The Abu Dhabi National Oil Company (Adnoc) on Wednesday announced the award of a dredging, land reclamation and marine construction contract to build multiple artificial islands in the first phase of development of the Ghasha Concession.
The contract awarded to the UAE’s National Marine Dredging Company (NMDC) is valued at AED5 billion ($1.36 billion) and will achieve substantial in-country value of over 70 percent. The Ghasha Concession consists of the Hail, Ghasha, Dalma, Nasr and Mubarraz offshore sour gas fields.
Under the terms of the contract, NMDC will construct 10 new artificial islands and two causeways, as well as expand an existing island, Al Ghaf. The project is expected to take 38 months to complete and will provide the infrastructure required to further develop, drill and produce gas from the sour gas fields in the Ghasha Concession. At peak construction, the project is expected to employ over 3,500 people.
The award was signed by Abdulmunim Al Kindy, Adnoc Upstream Executive Director, and Yasser Zaghloul, NMDC CEO, and was witnessed by Dr Sultan Ahmad Al Jaber, Minister of State and Adnoc Group CEO, and Mohammed Thani Murshed Al Rumaithi, Chairman of NMDC.
Dr Al Jaber said, “This award accelerates the development of the Hail, Ghasha and Dalma sour gas offshore mega-project, which is an integral part of Adnoc’s 2030 smart growth strategy. As one of the world’s largest sour gas projects it will make a significant contribution to the UAE’s objective to become gas self-sufficient and transition to a potential net gas exporter.
“NMDC was selected after a rigorous and competitive tender process. The award of this project to a UAE company will generate substantial In-Country Value, supporting local economic growth. In addition, it demonstrates the rapid rogress Adnoc is making to leverage and create value from Abu Dhabi’s substantial, untapped, hydrocarbon resources.”

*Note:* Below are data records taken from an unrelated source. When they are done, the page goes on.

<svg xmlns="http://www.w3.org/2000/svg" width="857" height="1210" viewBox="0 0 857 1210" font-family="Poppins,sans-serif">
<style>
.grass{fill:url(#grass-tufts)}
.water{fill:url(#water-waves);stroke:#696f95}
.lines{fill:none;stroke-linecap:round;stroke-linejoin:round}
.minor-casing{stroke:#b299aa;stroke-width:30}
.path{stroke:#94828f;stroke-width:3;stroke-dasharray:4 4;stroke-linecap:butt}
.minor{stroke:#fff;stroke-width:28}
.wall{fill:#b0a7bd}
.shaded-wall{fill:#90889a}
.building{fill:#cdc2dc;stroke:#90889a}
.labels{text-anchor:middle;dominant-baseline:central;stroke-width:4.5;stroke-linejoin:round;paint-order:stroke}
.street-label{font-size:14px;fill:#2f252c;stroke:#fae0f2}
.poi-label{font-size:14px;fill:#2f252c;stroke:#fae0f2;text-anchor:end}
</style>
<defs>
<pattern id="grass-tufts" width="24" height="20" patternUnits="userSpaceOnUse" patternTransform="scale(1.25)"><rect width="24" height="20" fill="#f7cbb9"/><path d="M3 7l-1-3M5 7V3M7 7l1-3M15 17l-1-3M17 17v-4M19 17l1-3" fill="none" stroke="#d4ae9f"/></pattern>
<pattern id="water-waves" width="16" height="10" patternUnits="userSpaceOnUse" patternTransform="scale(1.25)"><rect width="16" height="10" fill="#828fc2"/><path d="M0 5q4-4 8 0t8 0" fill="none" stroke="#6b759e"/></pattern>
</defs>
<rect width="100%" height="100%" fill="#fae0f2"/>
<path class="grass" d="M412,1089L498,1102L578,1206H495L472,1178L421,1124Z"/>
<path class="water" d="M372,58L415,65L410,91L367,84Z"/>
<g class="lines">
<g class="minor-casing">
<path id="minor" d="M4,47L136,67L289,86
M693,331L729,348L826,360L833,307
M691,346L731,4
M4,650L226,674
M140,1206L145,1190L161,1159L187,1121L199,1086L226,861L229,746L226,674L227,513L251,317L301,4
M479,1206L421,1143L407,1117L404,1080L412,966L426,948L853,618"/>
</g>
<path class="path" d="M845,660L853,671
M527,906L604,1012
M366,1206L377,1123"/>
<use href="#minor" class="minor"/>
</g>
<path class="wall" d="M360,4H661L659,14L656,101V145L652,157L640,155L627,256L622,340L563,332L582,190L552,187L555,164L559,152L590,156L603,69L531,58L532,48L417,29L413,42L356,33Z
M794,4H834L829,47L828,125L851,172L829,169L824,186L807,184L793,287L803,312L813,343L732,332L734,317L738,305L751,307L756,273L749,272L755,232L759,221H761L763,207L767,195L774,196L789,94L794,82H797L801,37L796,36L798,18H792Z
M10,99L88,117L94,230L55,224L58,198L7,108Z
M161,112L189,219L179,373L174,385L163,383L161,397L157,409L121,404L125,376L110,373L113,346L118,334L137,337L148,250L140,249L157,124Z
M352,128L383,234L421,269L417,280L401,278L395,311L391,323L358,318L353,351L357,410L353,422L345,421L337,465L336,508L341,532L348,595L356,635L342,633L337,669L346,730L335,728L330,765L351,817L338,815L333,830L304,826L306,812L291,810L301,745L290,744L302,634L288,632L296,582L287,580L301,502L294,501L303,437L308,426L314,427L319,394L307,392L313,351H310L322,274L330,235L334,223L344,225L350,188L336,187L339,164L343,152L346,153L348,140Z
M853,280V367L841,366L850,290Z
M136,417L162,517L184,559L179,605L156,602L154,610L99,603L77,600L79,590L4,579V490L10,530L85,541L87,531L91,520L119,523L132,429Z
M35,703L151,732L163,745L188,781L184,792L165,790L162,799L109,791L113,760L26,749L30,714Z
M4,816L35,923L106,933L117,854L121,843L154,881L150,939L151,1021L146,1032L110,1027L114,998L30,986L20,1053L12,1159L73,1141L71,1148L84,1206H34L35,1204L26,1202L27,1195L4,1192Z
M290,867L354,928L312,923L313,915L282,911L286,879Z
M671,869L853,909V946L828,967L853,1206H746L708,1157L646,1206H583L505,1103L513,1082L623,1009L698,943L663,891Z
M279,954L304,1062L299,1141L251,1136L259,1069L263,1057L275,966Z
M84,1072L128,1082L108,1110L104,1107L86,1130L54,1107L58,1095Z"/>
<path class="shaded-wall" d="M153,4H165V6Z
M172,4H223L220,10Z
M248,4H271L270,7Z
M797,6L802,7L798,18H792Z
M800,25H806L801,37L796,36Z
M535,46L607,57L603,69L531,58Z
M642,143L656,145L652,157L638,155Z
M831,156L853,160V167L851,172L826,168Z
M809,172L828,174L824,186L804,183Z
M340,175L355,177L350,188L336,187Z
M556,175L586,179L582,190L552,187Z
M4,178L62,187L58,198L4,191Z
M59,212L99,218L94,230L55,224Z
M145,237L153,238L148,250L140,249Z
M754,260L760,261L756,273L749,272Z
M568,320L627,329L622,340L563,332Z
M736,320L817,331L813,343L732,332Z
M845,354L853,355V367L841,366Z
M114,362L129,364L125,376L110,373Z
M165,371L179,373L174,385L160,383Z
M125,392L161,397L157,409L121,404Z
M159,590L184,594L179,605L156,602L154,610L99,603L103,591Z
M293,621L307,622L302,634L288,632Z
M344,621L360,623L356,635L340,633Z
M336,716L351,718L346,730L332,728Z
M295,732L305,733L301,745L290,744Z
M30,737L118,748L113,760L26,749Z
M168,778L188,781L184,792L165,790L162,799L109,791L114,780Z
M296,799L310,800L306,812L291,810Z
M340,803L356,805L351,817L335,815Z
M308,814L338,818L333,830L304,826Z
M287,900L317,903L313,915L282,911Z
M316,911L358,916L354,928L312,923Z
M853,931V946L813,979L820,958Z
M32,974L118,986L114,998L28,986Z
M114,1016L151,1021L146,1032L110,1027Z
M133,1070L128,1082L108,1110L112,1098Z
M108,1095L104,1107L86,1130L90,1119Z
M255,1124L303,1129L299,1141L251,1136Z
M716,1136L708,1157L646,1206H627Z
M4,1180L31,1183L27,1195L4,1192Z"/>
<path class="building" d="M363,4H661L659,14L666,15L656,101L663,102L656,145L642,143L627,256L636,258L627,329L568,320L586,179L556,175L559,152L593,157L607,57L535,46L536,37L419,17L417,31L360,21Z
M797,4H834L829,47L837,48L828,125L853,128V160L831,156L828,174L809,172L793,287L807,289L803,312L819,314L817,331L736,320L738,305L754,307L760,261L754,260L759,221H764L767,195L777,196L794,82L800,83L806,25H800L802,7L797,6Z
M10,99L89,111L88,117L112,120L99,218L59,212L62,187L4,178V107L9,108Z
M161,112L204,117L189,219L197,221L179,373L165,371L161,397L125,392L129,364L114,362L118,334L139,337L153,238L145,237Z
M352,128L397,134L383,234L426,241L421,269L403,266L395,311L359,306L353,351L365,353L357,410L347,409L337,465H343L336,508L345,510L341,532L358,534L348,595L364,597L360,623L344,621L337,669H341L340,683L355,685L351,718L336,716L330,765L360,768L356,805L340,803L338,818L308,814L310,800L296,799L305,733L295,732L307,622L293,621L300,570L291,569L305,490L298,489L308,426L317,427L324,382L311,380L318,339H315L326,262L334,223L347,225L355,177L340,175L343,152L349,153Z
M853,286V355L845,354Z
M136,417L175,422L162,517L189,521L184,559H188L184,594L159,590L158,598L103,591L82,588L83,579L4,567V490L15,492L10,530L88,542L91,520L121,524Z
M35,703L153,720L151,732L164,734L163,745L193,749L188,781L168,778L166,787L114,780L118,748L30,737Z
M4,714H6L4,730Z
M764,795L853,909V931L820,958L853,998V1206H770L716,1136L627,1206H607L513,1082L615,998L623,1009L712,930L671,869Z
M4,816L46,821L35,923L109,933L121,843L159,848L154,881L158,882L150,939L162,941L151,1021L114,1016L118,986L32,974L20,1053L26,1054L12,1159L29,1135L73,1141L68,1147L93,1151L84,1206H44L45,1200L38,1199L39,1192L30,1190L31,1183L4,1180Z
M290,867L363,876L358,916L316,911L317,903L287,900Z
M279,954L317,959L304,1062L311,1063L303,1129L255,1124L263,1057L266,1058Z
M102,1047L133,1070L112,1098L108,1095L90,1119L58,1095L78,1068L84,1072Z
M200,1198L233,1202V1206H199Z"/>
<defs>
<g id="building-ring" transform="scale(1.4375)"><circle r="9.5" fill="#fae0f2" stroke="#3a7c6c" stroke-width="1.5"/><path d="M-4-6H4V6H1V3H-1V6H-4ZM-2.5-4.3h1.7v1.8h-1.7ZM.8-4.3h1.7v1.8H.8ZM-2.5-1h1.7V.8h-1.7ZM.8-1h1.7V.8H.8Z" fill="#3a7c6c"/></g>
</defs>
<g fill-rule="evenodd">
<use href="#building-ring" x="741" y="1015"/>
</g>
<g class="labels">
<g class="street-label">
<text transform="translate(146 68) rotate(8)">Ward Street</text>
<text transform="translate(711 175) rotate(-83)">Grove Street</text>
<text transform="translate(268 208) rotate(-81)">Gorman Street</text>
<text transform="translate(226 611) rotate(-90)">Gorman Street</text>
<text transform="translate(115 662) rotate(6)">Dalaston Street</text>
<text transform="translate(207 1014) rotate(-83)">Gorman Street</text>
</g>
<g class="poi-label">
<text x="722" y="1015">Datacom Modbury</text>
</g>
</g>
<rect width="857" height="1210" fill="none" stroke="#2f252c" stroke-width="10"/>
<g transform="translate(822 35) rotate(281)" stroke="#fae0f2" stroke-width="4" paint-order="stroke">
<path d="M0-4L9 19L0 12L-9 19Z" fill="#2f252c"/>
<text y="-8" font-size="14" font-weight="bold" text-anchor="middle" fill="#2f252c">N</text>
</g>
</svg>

As part of the selection criteria for the contract, Adnoc carefully considered the extent to which bidders would maximise in-country value in the delivery of the project. This is a mechanism integrated with Adnoc’s tender evaluation process, aimed at nurturing new local and international partnerships and business opportunities, catalysing socio-economic gro-wth and creating job opportunities for UAE nationals. The successful bid by NMDC prioritised UAE sources for materials, as well as use of mostly local suppliers, manufacturers and workforce, resulting in a total local spend of over AED 3.62 billion (almost $1 billion).